- _Source_
▼
But there are those that play the victim themselves. They are martyrs and portray themselves as good people, when in reality, they are quick to judge and despise anyone who has something they want. They are jealous and insecure, and in reality, they are the ones who choose to be a victim.

And trust me, I’m not one of them.

I don’t have a perfect life, but it’s perfect for me. I have a wonderful man in my life and have five beautiful children, all of whom I’m very proud of. I am able to pursue my passion of writing every day of my life. I’m surrounded by some amazing friends who always have my back and see me as a survivor. My “bubble” is filled with the people that support me and more importantly, love me.

And none of them believe me to be a victim because they know I’m not.

I write about my past experiences in a positive light, hoping to let others know that they’re not alone, that there’s always hope, and there’s always a way to get through it.
▲
- _Job a_
Retype the rows from the line containing "family: Orchidaceae" down to the end of the rows, and omit the pictures.
The essay above has no connection to the rows that come next.

[Data excerpts]
▼
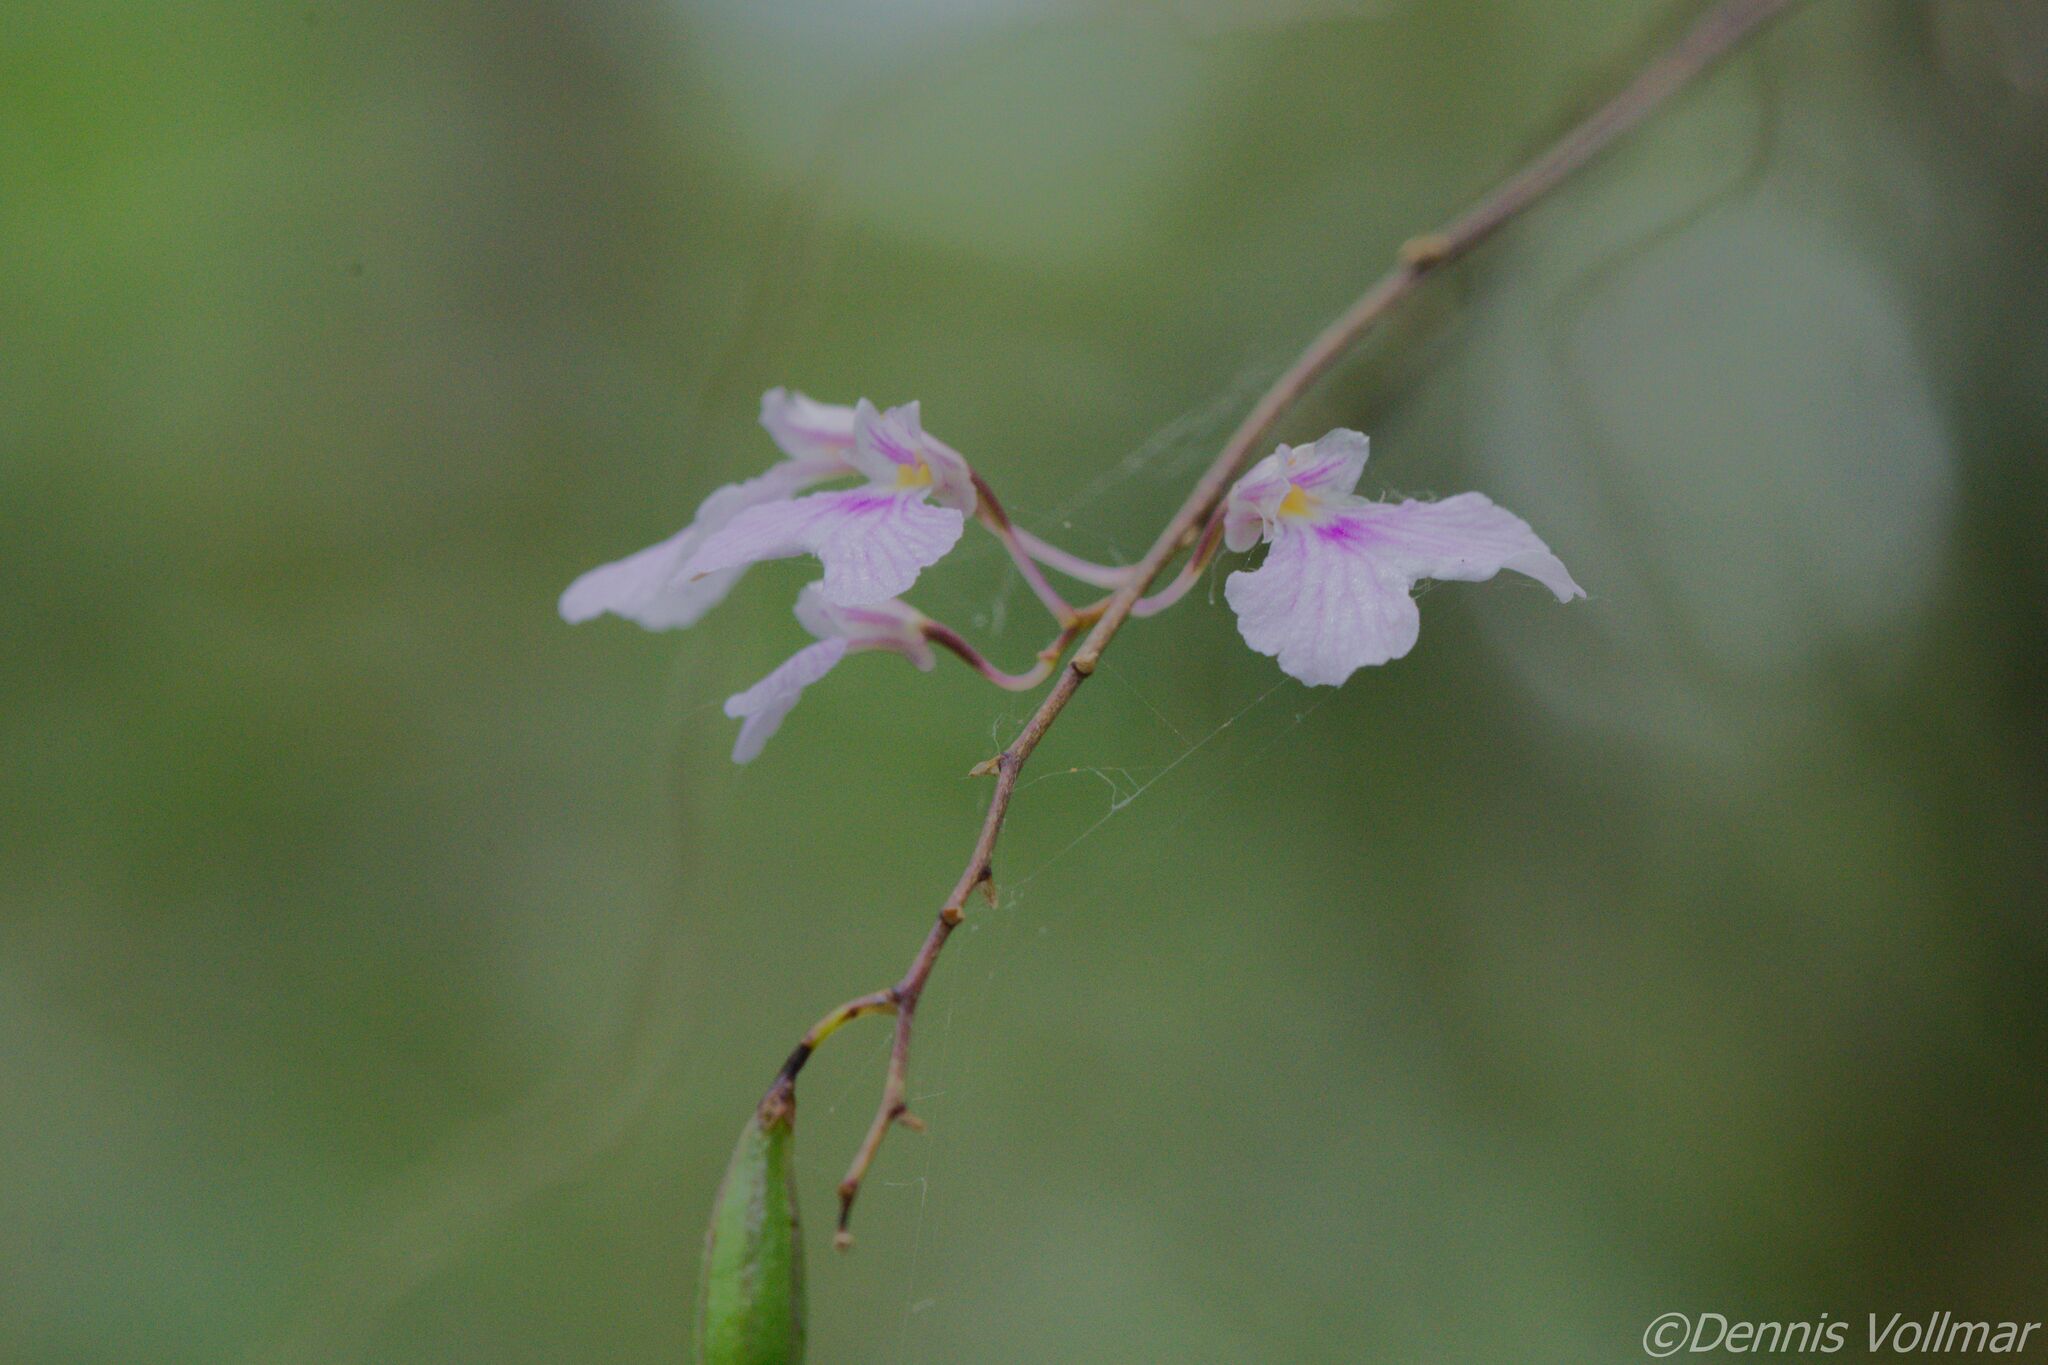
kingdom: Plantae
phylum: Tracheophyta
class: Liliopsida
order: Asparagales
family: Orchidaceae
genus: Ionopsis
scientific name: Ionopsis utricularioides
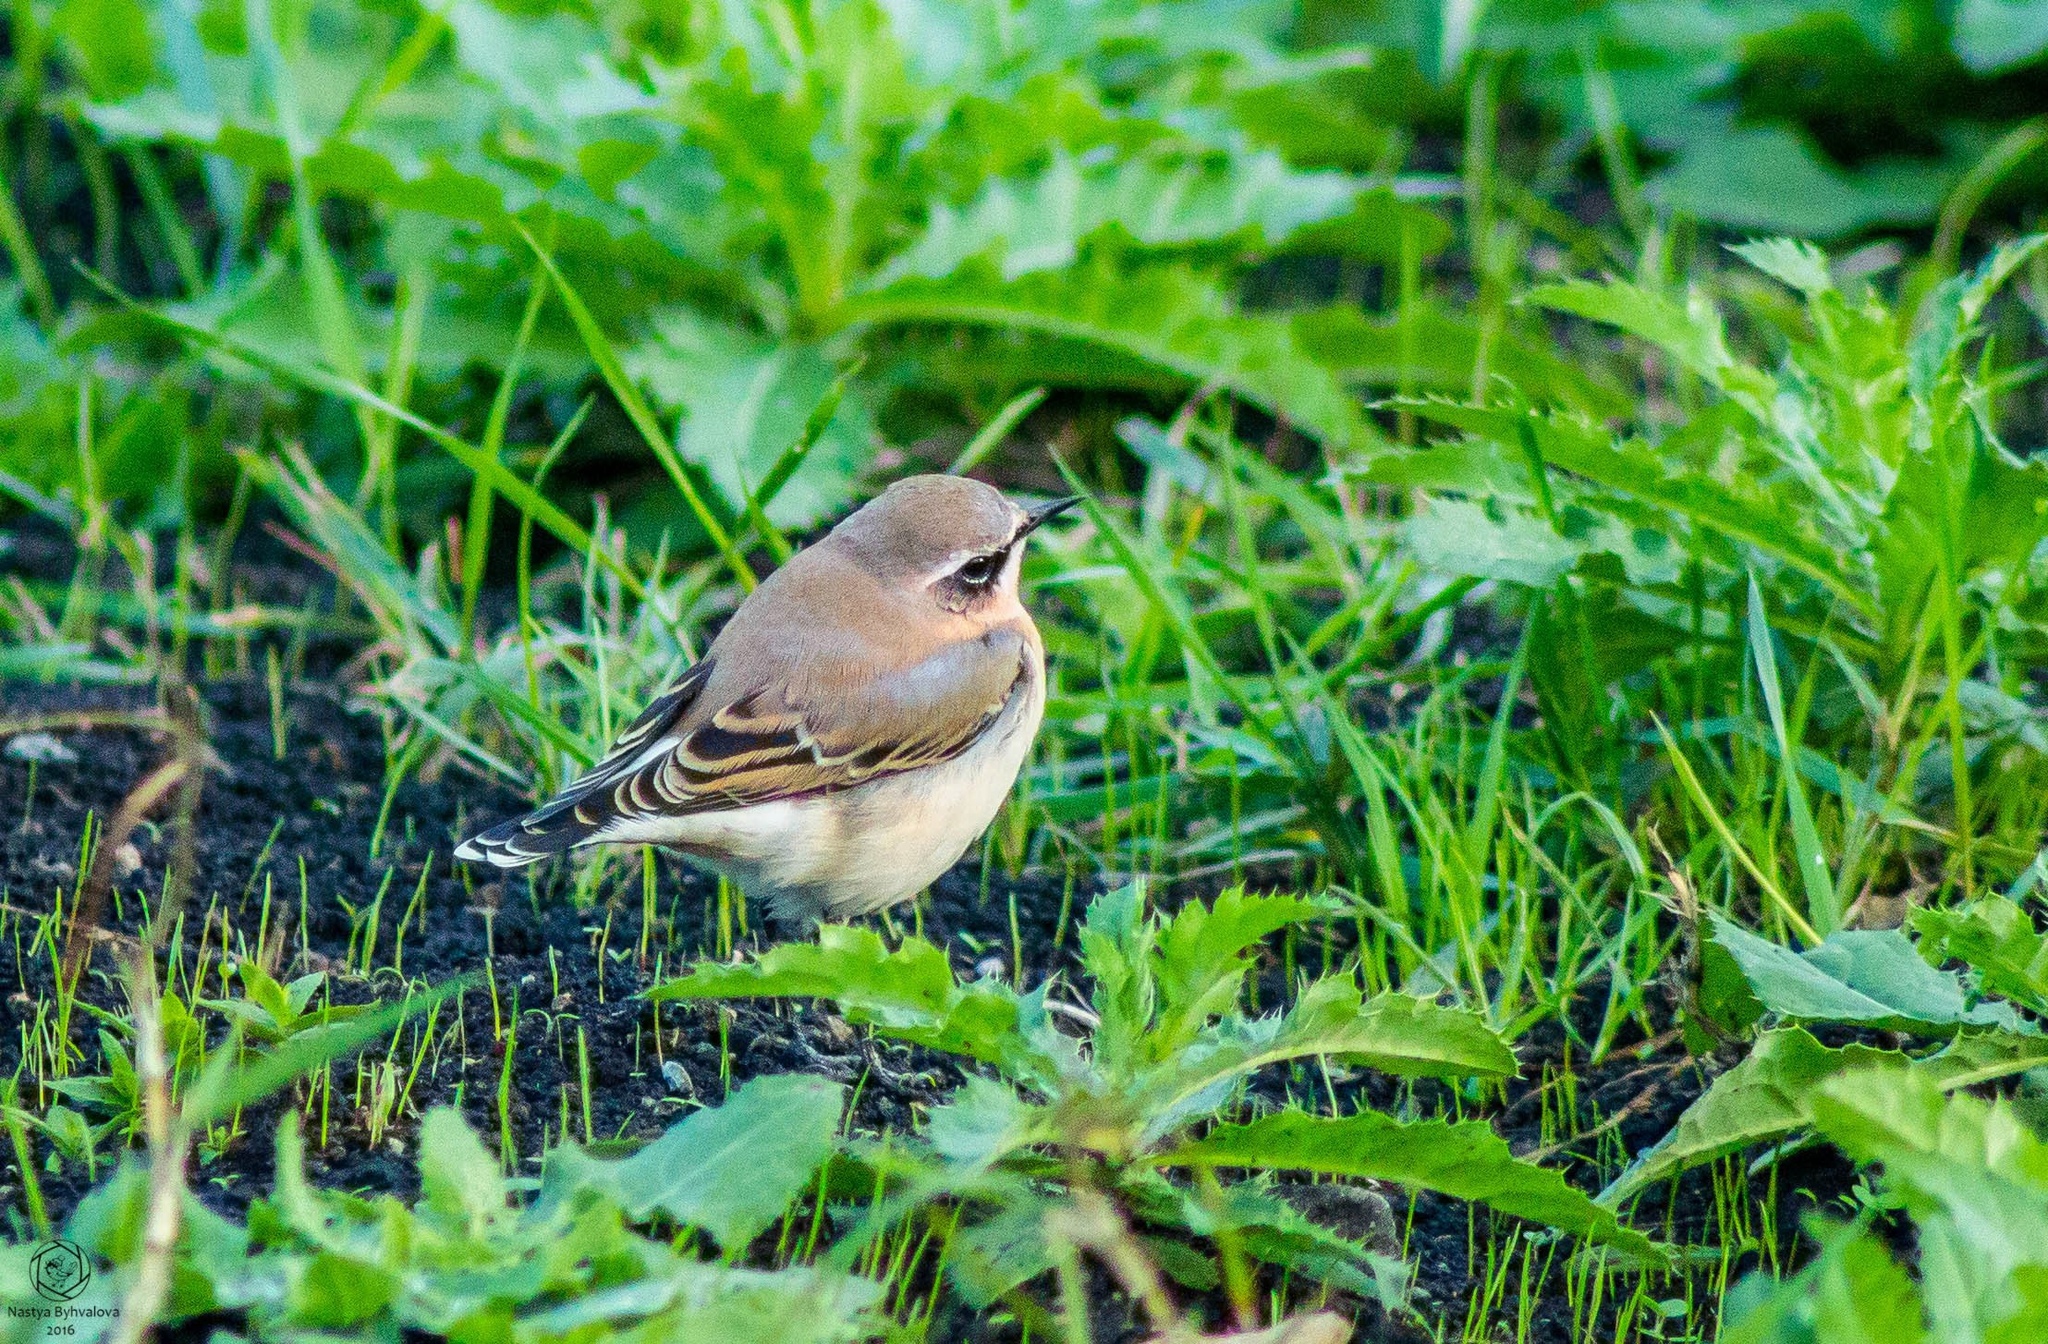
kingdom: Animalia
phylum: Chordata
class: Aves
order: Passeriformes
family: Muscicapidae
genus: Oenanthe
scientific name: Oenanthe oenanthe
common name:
▲
- _Job b_
Extend the essay about refusing to be seen as a victim, starting right after its final sentence.

- _Result a_
family: Orchidaceae
genus: Ionopsis
scientific name: Ionopsis utricularioides
kingdom: Animalia
phylum: Chordata
class: Aves
order: Passeriformes
family: Muscicapidae
genus: Oenanthe
scientific name: Oenanthe oenanthe
common name:

- _Result b_
I know that there are people who will judge me, but if you’re going to do that, make sure that you know me. Don’t see me through eyes of hatred and jealousy, see me through the eyes of “truth.”

“Survivor” is one of my favorite words. It means you had enough faith in yourself and your Higher Power to get through the tough times. Life hasn’t always been easy for me, yet I choose to be grateful for every day I wake up, for every experience, good or bad, that life hands me because in the end everything is a lesson to learn so that we can live the best life possible.

And once again I’ll say this: “If you can’t be kind, be quiet.”